_EXERCISE AIM_
Please update everything from the line containing "elevation (m): 2438" down to the line containing "country: Brazil" by replacing "collector number" with "field number", keeping all else unchanged. Return only those lines.

* begin THE INPUT *

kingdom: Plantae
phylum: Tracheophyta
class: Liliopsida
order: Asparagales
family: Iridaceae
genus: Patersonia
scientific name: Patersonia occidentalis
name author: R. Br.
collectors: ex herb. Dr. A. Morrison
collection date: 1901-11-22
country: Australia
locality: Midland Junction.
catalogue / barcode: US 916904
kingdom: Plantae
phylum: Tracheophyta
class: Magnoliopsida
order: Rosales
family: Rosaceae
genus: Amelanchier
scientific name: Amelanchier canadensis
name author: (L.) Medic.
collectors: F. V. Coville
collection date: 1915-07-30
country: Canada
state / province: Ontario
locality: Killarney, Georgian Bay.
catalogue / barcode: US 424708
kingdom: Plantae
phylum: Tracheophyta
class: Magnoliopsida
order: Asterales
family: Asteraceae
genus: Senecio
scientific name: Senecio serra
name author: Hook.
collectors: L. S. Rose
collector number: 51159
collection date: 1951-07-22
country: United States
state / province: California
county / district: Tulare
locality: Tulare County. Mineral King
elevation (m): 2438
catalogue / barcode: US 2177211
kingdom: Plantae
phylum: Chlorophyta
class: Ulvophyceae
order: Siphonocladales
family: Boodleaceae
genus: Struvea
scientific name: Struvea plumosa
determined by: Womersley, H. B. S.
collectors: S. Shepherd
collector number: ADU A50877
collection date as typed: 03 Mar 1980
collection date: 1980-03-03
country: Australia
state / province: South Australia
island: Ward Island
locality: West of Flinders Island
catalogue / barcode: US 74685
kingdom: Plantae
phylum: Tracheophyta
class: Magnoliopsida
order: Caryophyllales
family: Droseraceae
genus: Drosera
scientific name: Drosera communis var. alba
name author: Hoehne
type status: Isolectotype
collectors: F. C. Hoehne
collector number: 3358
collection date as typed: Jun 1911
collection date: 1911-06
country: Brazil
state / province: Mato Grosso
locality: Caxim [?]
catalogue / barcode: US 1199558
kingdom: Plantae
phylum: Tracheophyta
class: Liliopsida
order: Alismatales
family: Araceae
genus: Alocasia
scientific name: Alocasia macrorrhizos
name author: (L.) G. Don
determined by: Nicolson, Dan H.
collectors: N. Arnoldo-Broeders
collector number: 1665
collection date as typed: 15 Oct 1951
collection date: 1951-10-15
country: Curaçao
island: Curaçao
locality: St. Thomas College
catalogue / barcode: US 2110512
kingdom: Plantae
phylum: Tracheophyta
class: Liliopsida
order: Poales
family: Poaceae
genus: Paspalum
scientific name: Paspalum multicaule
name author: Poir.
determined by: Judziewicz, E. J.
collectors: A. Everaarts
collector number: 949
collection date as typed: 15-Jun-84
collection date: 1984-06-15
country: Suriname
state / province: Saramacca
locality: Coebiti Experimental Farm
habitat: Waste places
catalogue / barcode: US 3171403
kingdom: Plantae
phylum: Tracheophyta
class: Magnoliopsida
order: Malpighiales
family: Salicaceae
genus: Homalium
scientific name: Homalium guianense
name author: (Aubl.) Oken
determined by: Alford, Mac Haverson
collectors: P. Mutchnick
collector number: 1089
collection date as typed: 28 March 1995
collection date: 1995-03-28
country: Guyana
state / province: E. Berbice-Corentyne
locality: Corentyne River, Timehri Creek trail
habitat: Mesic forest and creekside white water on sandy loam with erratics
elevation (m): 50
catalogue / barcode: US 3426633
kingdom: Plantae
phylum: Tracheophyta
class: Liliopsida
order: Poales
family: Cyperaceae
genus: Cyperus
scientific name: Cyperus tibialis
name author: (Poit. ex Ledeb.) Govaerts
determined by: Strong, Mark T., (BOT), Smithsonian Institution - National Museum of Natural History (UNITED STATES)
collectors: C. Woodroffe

* end THE INPUT *

_EXERCISE ANSWER_
elevation (m): 2438
catalogue / barcode: US 2177211
kingdom: Plantae
phylum: Chlorophyta
class: Ulvophyceae
order: Siphonocladales
family: Boodleaceae
genus: Struvea
scientific name: Struvea plumosa
determined by: Womersley, H. B. S.
collectors: S. Shepherd
field number: ADU A50877
collection date as typed: 03 Mar 1980
collection date: 1980-03-03
country: Australia
state / province: South Australia
island: Ward Island
locality: West of Flinders Island
catalogue / barcode: US 74685
kingdom: Plantae
phylum: Tracheophyta
class: Magnoliopsida
order: Caryophyllales
family: Droseraceae
genus: Drosera
scientific name: Drosera communis var. alba
name author: Hoehne
type status: Isolectotype
collectors: F. C. Hoehne
field number: 3358
collection date as typed: Jun 1911
collection date: 1911-06
country: Brazil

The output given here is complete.